Os governos dos Estados Unidos e do Irã confirmaram nesta quarta-feira (17) a assinatura de um memorando de entendimento que estabelece as bases para o encerramento da guerra no Oriente Médio e abre uma nova etapa de negociações diplomáticas. A assinatura definitiva ocorreu durante a cúpula do G7, realizada na França.
O presidente dos Estados Unidos, Donald Trump, assinou pessoalmente o documento durante um jantar oficial com o presidente francês, Emmanuel Macron, no Palácio de Versalhes, nos arredores de Paris. O governo iraniano informou que já havia assinado o acordo eletronicamente anteriormente, o que tornou desnecessária uma cerimônia presencial prevista para acontecer na Suíça.
O que prevê o acordo de paz EUA Irã
O memorando estabelece um período inicial de 60 dias para a implementação de medidas destinadas a reduzir as tensões entre os dois países e avançar rumo a um acordo definitivo. Entre os principais pontos estão:
- cessação das hostilidades;
- reabertura do Estreito de Ormuz ao tráfego marítimo internacional;
- retomada gradual das exportações de petróleo iraniano;
- flexibilização progressiva das sanções econômicas impostas ao Irã;
- supervisão internacional do programa nuclear iraniano;
- diluição do urânio enriquecido sob monitoramento da Agência Internacional de Energia Atômica (AIEA).
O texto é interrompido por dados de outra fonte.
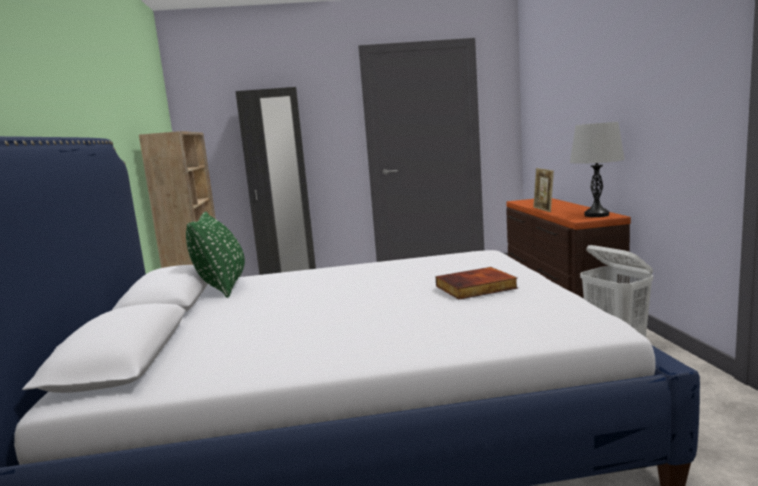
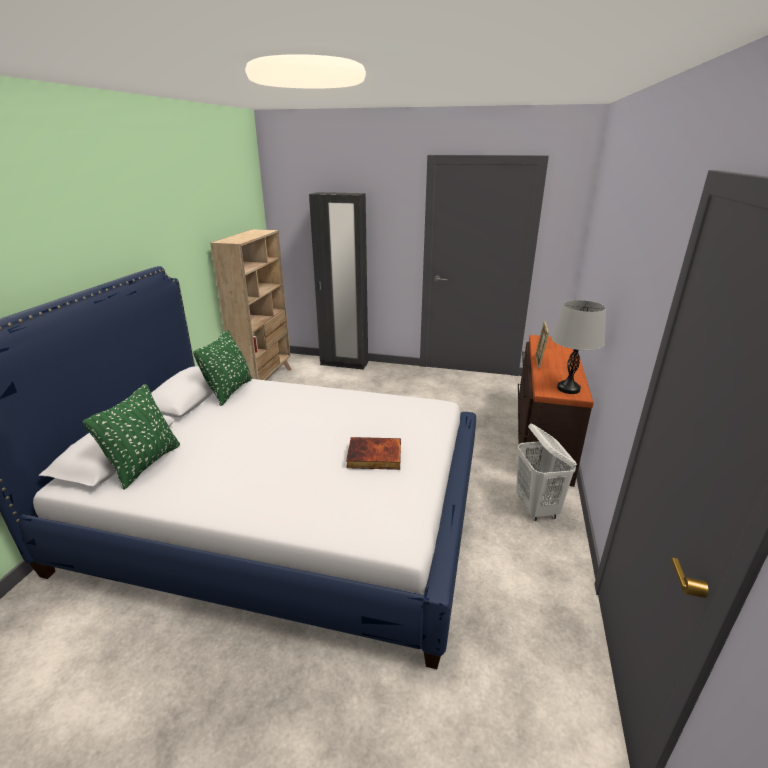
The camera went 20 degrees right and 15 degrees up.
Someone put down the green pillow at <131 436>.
Por que a notícia ganhou destaque agora?
O tema voltou ao centro das atenções nesta quarta-feira porque Donald Trump realizou a assinatura presencial do documento durante a cúpula do G7, dando caráter oficial ao acordo que vinha sendo negociado e parcialmente assinado de forma digital nos últimos dias.
Além disso, os governos divulgaram o texto completo do memorando, detalhando compromissos que antes eram conhecidos apenas de forma parcial. A divulgação ocorre em um momento de preocupação global com a segurança energética e os impactos econômicos provocados pelos meses de conflito no Oriente Médio.
A expectativa internacional é que a implementação do acordo contribua para estabilizar o mercado global de petróleo e reduzir as tensões na região. No entanto, líderes internacionais e parlamentares americanos ainda demonstram cautela e aguardam o cumprimento efetivo dos compromissos assumidos por ambas as partes.
Reações e próximos passos
As equipes técnicas dos dois países iniciarão as negociações detalhadas nos próximos dias. O acordo ainda é considerado preliminar e dependerá do cumprimento das etapas previstas para se transformar em um tratado definitivo. Trump, inclusive, afirmou que poderá retomar medidas militares caso o Irã descumpra os termos estabelecidos.
O acordo também enfrenta resistências políticas nos Estados Unidos e em Israel, onde críticos avaliam que algumas concessões feitas ao governo iraniano podem gerar novos debates sobre segurança regional e o futuro do programa nuclear do país.